# Assignment:
Across the records, count every line that includes "default" and give the number by itself.

# Task input:
*****
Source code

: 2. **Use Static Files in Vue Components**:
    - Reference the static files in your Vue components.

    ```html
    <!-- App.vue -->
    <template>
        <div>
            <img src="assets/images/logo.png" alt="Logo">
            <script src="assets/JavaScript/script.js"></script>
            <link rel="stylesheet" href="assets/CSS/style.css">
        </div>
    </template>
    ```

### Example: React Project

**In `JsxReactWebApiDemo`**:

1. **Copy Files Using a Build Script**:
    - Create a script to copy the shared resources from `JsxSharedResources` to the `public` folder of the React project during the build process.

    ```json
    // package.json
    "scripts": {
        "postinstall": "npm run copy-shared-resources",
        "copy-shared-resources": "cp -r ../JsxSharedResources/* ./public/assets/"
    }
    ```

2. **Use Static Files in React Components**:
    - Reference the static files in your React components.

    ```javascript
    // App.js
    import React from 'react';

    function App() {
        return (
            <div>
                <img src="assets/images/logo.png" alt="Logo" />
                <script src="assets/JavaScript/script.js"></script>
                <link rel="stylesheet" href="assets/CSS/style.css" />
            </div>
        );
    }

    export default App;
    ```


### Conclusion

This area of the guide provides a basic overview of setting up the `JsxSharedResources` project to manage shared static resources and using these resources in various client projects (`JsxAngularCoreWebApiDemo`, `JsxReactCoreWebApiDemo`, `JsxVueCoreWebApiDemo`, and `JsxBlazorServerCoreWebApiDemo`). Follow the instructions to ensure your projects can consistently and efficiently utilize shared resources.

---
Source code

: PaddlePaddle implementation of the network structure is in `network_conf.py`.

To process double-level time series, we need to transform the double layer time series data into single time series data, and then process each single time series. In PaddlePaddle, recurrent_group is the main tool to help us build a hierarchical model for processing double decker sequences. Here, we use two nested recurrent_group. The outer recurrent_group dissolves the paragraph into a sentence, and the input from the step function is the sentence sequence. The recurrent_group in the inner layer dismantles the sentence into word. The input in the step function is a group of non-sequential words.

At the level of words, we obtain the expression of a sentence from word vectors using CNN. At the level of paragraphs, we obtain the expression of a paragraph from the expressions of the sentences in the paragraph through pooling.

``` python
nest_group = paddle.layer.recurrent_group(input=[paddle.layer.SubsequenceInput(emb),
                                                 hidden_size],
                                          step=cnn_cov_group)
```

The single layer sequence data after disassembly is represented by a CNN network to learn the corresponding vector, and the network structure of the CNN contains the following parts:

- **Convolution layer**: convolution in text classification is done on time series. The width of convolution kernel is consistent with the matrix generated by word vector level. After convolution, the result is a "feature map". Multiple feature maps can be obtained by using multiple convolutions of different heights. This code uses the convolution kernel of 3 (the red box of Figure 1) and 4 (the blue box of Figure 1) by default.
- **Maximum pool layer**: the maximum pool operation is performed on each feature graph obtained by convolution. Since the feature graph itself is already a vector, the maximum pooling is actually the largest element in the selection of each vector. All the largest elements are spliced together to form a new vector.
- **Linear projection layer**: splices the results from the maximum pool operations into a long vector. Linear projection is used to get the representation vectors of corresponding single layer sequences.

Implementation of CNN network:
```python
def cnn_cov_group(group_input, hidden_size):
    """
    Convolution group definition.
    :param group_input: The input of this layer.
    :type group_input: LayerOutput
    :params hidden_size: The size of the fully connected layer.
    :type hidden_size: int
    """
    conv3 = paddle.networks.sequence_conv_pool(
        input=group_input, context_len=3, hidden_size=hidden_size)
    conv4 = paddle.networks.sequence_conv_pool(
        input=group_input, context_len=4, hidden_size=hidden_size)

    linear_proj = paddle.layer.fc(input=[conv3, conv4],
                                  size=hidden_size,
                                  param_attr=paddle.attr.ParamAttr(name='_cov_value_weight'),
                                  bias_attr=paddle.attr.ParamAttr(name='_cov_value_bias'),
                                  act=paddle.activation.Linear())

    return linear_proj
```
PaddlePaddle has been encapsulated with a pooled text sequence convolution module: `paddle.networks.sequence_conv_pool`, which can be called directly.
*****
# Task answer:
2